(EXERCISE GOAL): Nothing in the records below should be altered when they are retyped.

(Dataset entries):
○ ○ ○
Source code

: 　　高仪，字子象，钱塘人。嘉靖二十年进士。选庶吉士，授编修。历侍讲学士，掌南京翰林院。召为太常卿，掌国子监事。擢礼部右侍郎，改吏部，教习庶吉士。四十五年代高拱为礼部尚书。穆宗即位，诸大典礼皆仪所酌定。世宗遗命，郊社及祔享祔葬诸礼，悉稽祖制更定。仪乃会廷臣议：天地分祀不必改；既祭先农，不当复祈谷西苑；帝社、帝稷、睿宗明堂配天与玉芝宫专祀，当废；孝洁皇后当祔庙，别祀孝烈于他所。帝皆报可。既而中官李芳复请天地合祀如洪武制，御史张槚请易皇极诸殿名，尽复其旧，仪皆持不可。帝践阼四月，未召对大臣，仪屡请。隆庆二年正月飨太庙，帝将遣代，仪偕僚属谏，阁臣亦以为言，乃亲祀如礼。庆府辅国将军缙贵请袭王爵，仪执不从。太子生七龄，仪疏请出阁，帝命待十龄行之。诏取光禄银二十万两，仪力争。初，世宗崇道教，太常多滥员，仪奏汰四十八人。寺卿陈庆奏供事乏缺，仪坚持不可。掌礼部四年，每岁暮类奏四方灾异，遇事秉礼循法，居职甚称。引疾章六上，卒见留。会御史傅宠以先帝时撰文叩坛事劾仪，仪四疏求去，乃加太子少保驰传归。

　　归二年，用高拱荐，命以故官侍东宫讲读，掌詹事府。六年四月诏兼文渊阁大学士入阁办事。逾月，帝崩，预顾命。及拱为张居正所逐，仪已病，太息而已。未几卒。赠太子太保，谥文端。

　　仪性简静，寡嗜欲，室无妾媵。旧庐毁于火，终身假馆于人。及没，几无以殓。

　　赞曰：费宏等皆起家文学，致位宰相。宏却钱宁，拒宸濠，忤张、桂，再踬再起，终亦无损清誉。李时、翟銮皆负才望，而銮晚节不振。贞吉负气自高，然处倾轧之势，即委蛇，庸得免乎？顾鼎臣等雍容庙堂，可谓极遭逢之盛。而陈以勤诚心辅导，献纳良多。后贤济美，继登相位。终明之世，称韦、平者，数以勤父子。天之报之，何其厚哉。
○ ○ ○
(EXERCISE RESULT):
Source code

: 　　高仪，字子象，钱塘人。嘉靖二十年进士。选庶吉士，授编修。历侍讲学士，掌南京翰林院。召为太常卿，掌国子监事。擢礼部右侍郎，改吏部，教习庶吉士。四十五年代高拱为礼部尚书。穆宗即位，诸大典礼皆仪所酌定。世宗遗命，郊社及祔享祔葬诸礼，悉稽祖制更定。仪乃会廷臣议：天地分祀不必改；既祭先农，不当复祈谷西苑；帝社、帝稷、睿宗明堂配天与玉芝宫专祀，当废；孝洁皇后当祔庙，别祀孝烈于他所。帝皆报可。既而中官李芳复请天地合祀如洪武制，御史张槚请易皇极诸殿名，尽复其旧，仪皆持不可。帝践阼四月，未召对大臣，仪屡请。隆庆二年正月飨太庙，帝将遣代，仪偕僚属谏，阁臣亦以为言，乃亲祀如礼。庆府辅国将军缙贵请袭王爵，仪执不从。太子生七龄，仪疏请出阁，帝命待十龄行之。诏取光禄银二十万两，仪力争。初，世宗崇道教，太常多滥员，仪奏汰四十八人。寺卿陈庆奏供事乏缺，仪坚持不可。掌礼部四年，每岁暮类奏四方灾异，遇事秉礼循法，居职甚称。引疾章六上，卒见留。会御史傅宠以先帝时撰文叩坛事劾仪，仪四疏求去，乃加太子少保驰传归。

　　归二年，用高拱荐，命以故官侍东宫讲读，掌詹事府。六年四月诏兼文渊阁大学士入阁办事。逾月，帝崩，预顾命。及拱为张居正所逐，仪已病，太息而已。未几卒。赠太子太保，谥文端。

　　仪性简静，寡嗜欲，室无妾媵。旧庐毁于火，终身假馆于人。及没，几无以殓。

　　赞曰：费宏等皆起家文学，致位宰相。宏却钱宁，拒宸濠，忤张、桂，再踬再起，终亦无损清誉。李时、翟銮皆负才望，而銮晚节不振。贞吉负气自高，然处倾轧之势，即委蛇，庸得免乎？顾鼎臣等雍容庙堂，可谓极遭逢之盛。而陈以勤诚心辅导，献纳良多。后贤济美，继登相位。终明之世，称韦、平者，数以勤父子。天之报之，何其厚哉。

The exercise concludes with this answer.